Oh! Something else that was neat and I wanted to make note of was the fact that as soon as the pace and rules of the piece had appeared to be written, you creatively took the reader for a crazy ride into David's own world of words, through the reprinting of his missionary-in-France re-phrasings. That was a good idea to keep the pace a bit more lively, and killed the possibility of this being just another bummer-blog with a downward spiral of an ending. It was sweet, and also served to give him real life by bringing his own words to an entirely new set of eyes. You brought him back to life, in a sense... so it makes anyone who reads it kind of realize, even more, his three-dimensionality as a human being... he becomes so much less an idea on account of this creative direction.

It also was used as the PERFECT seque into the gay issue... which I was keenly watching to see how you were going to be able to smoothly move from the impromptu French dictionary back into your story... and you did it very well... even if it did leave us with a haunting series of questions. Did he know you were gay? Why would he have written about weirdos in leather who like clubs? What was he really saying there?

But you sort've answer these questions yourself. By saying you disappeared on your own quest of identity and spirituality, you too must face the reality that a guy going full-fledged into mormonism and another boy discovering his identity as a gay kid were issues too great for a childhood bond to withstand. In that sense, it is a sad story... and I think, also, one that every gay person who reads it will be able to identify with, citing their own story of a youthful connection not built to withstand the realities of adulthood.

The piece is about so many things... ...that's why it resonates.

So, er, anyway... you wrote a very good piece and I think it will affect people more than you know.
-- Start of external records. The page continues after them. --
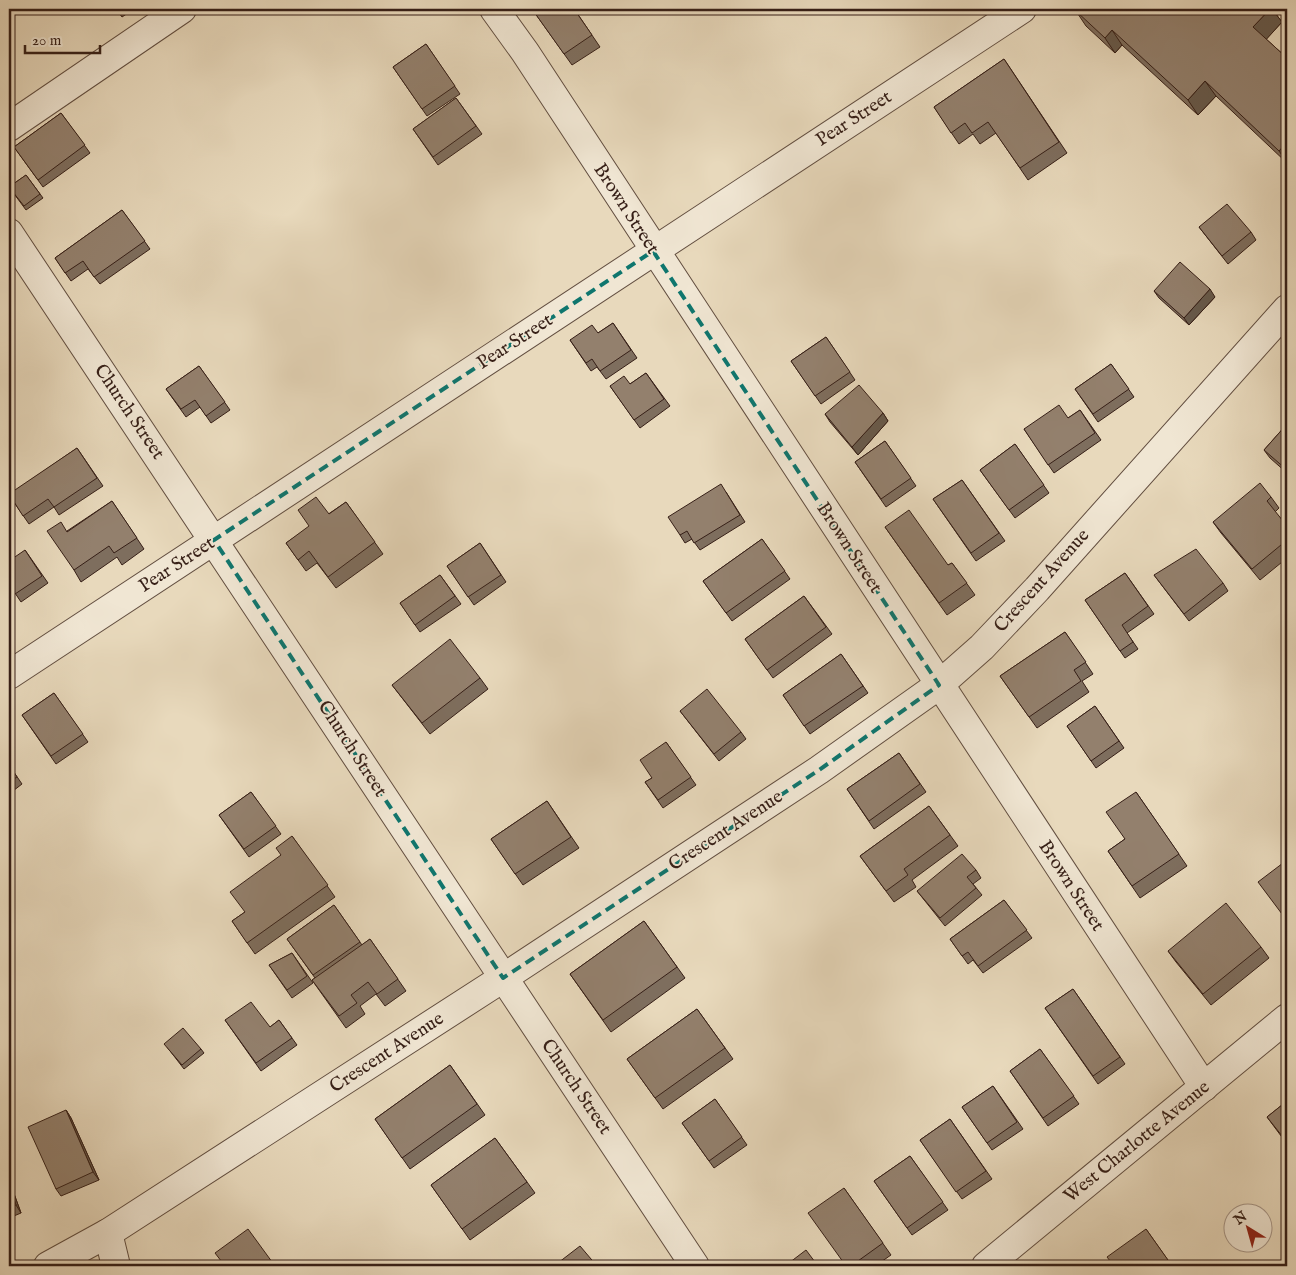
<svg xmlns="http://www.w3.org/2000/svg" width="1296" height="1275" font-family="'IM FELL English',serif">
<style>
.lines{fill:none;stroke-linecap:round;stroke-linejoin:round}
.minor-casing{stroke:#624e40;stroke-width:30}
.minor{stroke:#f0e6d3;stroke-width:28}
.wall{fill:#7e6e5e;stroke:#361f17}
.shaded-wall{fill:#675a4c;stroke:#361f17}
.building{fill:#93806d;stroke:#361f17}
.marked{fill:none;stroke:#0f766e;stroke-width:4;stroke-dasharray:10 6;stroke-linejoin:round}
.labels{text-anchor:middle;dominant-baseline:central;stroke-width:4;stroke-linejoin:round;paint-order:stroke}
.street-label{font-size:19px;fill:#361f17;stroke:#f0e6d3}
</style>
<rect width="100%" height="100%" fill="#e8d9bc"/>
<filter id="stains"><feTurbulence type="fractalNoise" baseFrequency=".004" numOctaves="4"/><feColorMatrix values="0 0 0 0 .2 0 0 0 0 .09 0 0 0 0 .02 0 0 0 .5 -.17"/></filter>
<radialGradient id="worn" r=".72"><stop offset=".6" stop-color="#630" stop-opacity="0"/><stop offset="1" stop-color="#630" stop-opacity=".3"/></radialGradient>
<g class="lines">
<g class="minor-casing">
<g id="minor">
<polyline points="494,9 525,52 1204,1087"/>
<polyline points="9,127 182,9"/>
<polyline points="9,233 695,1266"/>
<polyline points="9,675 1022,9"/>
<polyline points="108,1233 116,1266"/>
<polyline points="48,1266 108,1233 503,978 819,770 939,685 982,647 1037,589 1287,309"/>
<polyline points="986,1266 1287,1018"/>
</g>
</g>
<use href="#minor" class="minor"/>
</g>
<g class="wall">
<polygon points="116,9 134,9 122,17"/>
<polygon points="532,9 584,9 577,13 600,47 572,65"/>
<polygon points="1078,9 1272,9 1282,22 1266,39 1287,58 1287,163 1216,96 1198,115 1122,45 1115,53 1086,26 1076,11"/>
<polygon points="426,44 460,94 427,116 393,67"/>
<polygon points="1004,59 1067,153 1028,180 996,133 980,144 973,134 959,144 934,107"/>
<polygon points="456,98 482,134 438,165 413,129"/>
<polygon points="61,113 90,153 43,187 14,147"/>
<polygon points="26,175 43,198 26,210 9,187"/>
<polygon points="122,210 150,249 100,284 88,269 71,281 55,258"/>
<polygon points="1199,227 1251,232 1256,240 1228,264"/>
<polygon points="1154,291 1215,297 1189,325 1159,298"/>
<polygon points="613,323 637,358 606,379 597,367 591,371 570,340 598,333"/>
<polygon points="826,337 855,380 821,404 791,361"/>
<polygon points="1111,364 1134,397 1098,422 1075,389"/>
<polygon points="199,366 230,410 211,423 200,407 186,417 166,389"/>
<polygon points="646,373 670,406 640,428 610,386 630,384"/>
<polygon points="1080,410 1101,440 1054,473 1024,429 1068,418"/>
<polygon points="883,413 888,421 858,455 830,422 825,414"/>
<polygon points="1287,424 1287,473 1270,458 1264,450"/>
<polygon points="885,441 916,486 886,507 855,462"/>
<polygon points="1015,444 1049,493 1015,518 980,470"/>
<polygon points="77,448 103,486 59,515 54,507 29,524 9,495"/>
<polygon points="962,480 1005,541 976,561 933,499"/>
<polygon points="726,492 745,522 700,550 692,539 685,543 680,535"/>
<polygon points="1271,497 1279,508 1275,512 1287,526 1287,558 1260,580 1221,533 1213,522"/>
<polygon points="112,501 144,549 122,565 117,557 81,582 74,570 67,531"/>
<polygon points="346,502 383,554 336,588 317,563 306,571 286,543"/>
<polygon points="885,527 948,565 952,563 975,595 947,615"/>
<polygon points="762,539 790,579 732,621 703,581"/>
<polygon points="480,543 506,582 474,605 447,566"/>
<polygon points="25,550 48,583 21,602 9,584"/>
<polygon points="1125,573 1154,614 1127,633 1138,649 1125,658 1085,600"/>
<polygon points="440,575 461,604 420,632 400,603"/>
<polygon points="1154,575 1223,583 1228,591 1189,621"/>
<polygon points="804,596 832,634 773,678 745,639"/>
<polygon points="1065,632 1093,674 1082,681 1089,692 1037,728 1000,676"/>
<polygon points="841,654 868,693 810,734 783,695"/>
<polygon points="480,678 488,689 430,734 392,685"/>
<polygon points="54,693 88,742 56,764 22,715"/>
<polygon points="1095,706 1124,748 1096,768 1067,726"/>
<polygon points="680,711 741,732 746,739 719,761"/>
<polygon points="666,742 696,785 663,808 645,782 652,778"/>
<polygon points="899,753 926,792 874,829 847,789"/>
<polygon points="9,765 22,784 9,794"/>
<polygon points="251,792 281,834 249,857 219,815"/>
<polygon points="1136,792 1187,866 1140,898 1108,851 1125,839"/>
<polygon points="547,801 579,848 523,885 491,839"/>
<polygon points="929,806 958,846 912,880 916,887 894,902 860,856"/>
<polygon points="292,836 335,897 255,954 232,921 245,912 281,855"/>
<polygon points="976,870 981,878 973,884 982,895 945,926 917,891"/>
<polygon points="1004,900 1032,938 983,973 973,960 968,964 950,939"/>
<polygon points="334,905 362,945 370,939 406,991 385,1006 376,994 360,1006 365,1014 346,1028 312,980 315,978 287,939"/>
<polygon points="644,921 685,978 611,1032 570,974"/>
<polygon points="1261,947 1269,958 1211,1005 1176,962 1168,951"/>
<polygon points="292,953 313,983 292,998 269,965"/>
<polygon points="1073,989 1125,1064 1098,1084 1045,1008"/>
<polygon points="697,1009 733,1059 663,1109 627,1059"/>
<polygon points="225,1020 270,1027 279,1020 297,1045 261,1071"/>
<polygon points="167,1047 201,1049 204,1053 184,1069"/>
<polygon points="1040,1049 1079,1104 1048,1126 1010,1071"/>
<polygon points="450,1065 485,1115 410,1169 375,1119"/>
<polygon points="993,1086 1023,1129 992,1150 962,1107"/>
<polygon points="715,1099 747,1145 714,1168 682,1123"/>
<polygon points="1287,1101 1287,1144 1267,1117"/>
<polygon points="66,1110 71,1118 99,1180 61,1196 56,1189"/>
<polygon points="950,1119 992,1179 962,1199 920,1140"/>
<polygon points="495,1138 535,1193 470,1240 431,1185"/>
<polygon points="910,1156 948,1210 912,1235 874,1181"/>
<polygon points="9,1180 21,1213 9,1218"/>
<polygon points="844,1188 891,1255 875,1266 846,1266"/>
<polygon points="1146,1229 1172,1266 1113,1266"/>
</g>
<g class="shaded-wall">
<polygon points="1270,9 1272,9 1282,22 1264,42 1253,27"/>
<polygon points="1112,30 1122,45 1115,53 1105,38"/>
<polygon points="1205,81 1216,96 1198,115 1188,100"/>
<polygon points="1287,142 1287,162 1279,151"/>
<polygon points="1210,289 1215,297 1189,325 1184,318"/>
<polygon points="883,413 888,421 858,455 852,447"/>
<polygon points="66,1110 71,1118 99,1180 93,1172"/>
<polygon points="9,1180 21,1213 16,1205 9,1186"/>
</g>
<g class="building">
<polygon points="532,9 574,9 592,35 564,54"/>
<polygon points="1078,9 1270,9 1253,27 1287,58 1287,142 1279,151 1205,81 1188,100 1112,30 1105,38 1076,11"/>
<polygon points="426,44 455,86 422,109 393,67"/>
<polygon points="1004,59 1059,142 1020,168 988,122 972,133 965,123 951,133 934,107"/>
<polygon points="456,98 476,126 433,157 413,129"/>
<polygon points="61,113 85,145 38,180 14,147"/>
<polygon points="26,175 40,194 24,206 9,187"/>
<polygon points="1227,204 1251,232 1222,256 1199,227"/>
<polygon points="122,210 145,241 94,277 83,261 65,273 55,258"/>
<polygon points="1180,262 1210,289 1184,318 1154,291"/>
<polygon points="613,323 631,350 600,371 592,359 586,363 570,340 592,325 598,333"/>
<polygon points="826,337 850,372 815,396 791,361"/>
<polygon points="1111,364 1129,389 1093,414 1075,389"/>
<polygon points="199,366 225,402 206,416 195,400 181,409 166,389"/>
<polygon points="646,373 664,399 634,420 610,386 624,376 630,384"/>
<polygon points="859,385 883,413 852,447 825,414"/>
<polygon points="1059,405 1068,418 1080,410 1095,433 1048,465 1024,429"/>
<polygon points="1287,424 1287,470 1264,450"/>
<polygon points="885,441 911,478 881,499 855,462"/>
<polygon points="1015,444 1044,485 1009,510 980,470"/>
<polygon points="77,448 97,478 54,507 48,499 23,516 9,494"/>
<polygon points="962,480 999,533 971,553 933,499"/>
<polygon points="1260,483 1271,497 1267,501 1287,526 1287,540 1252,569 1213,522"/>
<polygon points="721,484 740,515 694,543 687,531 680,535 668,517"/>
<polygon points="316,497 329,514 346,502 375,542 328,577 309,551 298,560 286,543 309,526 298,510"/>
<polygon points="112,501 137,538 114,553 109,546 74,570 47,531 61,522 67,532"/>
<polygon points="909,510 948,565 952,563 967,583 939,603 885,527"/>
<polygon points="762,539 785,571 726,613 703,581"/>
<polygon points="480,543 501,575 468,597 447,566"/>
<polygon points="1196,549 1223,583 1184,614 1154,575"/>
<polygon points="25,550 42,576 15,594 9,584 9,561"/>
<polygon points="1125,573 1148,606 1122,625 1133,642 1120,651 1085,600"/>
<polygon points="440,575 455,596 415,625 400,603"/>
<polygon points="804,596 826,627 767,670 745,639"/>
<polygon points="1065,632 1086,662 1074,670 1081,681 1029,717 1000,676"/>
<polygon points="450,639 480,678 422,723 392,685"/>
<polygon points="841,654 863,686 804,726 783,695"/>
<polygon points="707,689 741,732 714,754 680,711"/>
<polygon points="54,693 83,734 51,756 22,715"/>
<polygon points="1095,706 1119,741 1091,761 1067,726"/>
<polygon points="666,742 691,777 658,800 645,782 652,778 640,760"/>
<polygon points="899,753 920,784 869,821 847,789"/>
<polygon points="9,765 17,777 9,782"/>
<polygon points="251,792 276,826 244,849 219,815"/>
<polygon points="1136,792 1179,854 1132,886 1108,851 1125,839 1106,812"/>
<polygon points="547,801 571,837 515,874 491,839"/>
<polygon points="929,806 950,835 904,869 908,875 886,891 860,856"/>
<polygon points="292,836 328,885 247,943 232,921 245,912 230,892 281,855 276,848"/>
<polygon points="962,854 976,870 967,877 976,888 940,918 917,891"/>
<polygon points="1287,860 1287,917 1285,918 1258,882"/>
<polygon points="1004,900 1027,930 978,966 968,952 962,956 950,939"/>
<polygon points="1226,903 1261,947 1203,994 1168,951"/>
<polygon points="334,905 360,942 313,975 287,939"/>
<polygon points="644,921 677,967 603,1020 570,974"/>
<polygon points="370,939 398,979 377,994 368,982 351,995 357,1003 339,1016 312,980"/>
<polygon points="292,953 307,976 287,990 269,965"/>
<polygon points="1073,989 1120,1057 1093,1076 1045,1008"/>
<polygon points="251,1002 270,1027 279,1020 292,1038 256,1063 225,1020"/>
<polygon points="697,1009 725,1048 655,1098 627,1059"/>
<polygon points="183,1028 201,1049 182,1065 164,1044"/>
<polygon points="1040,1049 1074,1096 1043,1118 1010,1071"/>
<polygon points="450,1065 477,1104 402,1158 375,1119"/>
<polygon points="993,1086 1017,1122 987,1143 962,1107"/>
<polygon points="715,1099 742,1137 709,1161 682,1123"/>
<polygon points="1287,1101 1287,1140 1286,1141 1267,1117"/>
<polygon points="66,1110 93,1172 56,1189 28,1127"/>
<polygon points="950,1119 986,1171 956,1192 920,1140"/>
<polygon points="495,1138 527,1182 462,1229 431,1185"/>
<polygon points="910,1156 943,1202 907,1228 874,1181"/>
<polygon points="9,1186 16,1205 9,1208"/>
<polygon points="844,1188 883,1243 851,1266 846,1266 808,1213"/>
<polygon points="248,1229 275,1266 225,1266 215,1253"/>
<polygon points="1146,1229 1168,1260 1160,1266 1114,1266 1107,1257"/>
<polygon points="580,1246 597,1266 554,1266"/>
<polygon points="806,1250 818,1266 785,1266"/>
</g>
<path class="marked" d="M653 251 939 685 819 770 503 978 214 540Z"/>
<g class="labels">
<g class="street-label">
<text transform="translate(854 119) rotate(-33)">Pear Street</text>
<text transform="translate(626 209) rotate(57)">Brown Street</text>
<text transform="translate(515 342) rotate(-33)">Pear Street</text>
<text transform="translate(129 412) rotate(56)">Church Street</text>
<text transform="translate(849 548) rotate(57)">Brown Street</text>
<text transform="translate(177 565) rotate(-33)">Pear Street</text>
<text transform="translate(1042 581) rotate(-48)">Crescent Avenue</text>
<text transform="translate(352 749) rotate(57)">Church Street</text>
<text transform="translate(726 831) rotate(-33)">Crescent Avenue</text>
<text transform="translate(1071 886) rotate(57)">Brown Street</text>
<text transform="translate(387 1053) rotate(-33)">Crescent Avenue</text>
<text transform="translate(576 1087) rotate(56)">Church Street</text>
<text transform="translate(1137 1142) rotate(-39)">West Charlotte Avenue</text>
</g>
</g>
<rect width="1296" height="1275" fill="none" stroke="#e8d9bc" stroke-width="30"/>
<rect x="10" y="10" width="1276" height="1255" fill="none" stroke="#361f17" stroke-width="2.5"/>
<rect x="15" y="15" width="1266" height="1245" fill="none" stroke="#361f17"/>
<g transform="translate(1248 1228) rotate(323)"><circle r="24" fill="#f0e6d3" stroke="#a69688"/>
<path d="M0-4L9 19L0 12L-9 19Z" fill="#8f2418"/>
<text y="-8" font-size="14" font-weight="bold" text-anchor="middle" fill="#361f17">N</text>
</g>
<path d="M25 45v8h75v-8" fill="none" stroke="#361f17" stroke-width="2.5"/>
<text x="32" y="45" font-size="15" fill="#361f17" stroke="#f0e6d3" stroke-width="4" paint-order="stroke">20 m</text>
<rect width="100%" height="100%" filter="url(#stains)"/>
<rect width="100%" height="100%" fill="url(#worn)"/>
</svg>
It is a pebble that rolls down the psyche of those who read it, collecting on its way a series of memories and old ghosts... old houses and furniture... until the pebble is a massive boulder of long-since-forgotten memories.... and the reader walks away with the feeling that once-inert emotions are again moving through them at the speed of a tumbling ball of rock.

My question is, with regard to writing of the dead in the electronic age - if we are electric, each and all made of electric energy from origins unknown, what does it do to write of the dead, reprint their words and old photogrpah... and send it thru the unimaginable ether of internet caches, routers, space satellites and underground cables? Will it ever get to him, this blog? All the electrical outlets it goes through to reach me, thousands of miles away... and further... up even into the stars... maybe he will read it, in some cosmic capacity.

BigAssBelle said...

well dang, i came in here to tell you how much this post touched me, but mr. mateo pretty much laid it out, so i'll just say that this was poignant and bittersweet and reminds me of my friends who are gone. thank you.

tankmontreal said...

lynette: Thanks heaps for the comments. Your reading my blog flatters me immensely, and that you take the time to comment puts me right over the top *bigtankhug*

p.alan said...

I remember how I felt when the first of 'my gang' died. I know well the feeling of how disbelief still tries to hang on the memory of them still being here. We did have that falling out years ago, even though I still wished him well and thought of him often. So that, coupled with the fact he killed himself, made it even more difficult. Thanks for sharing.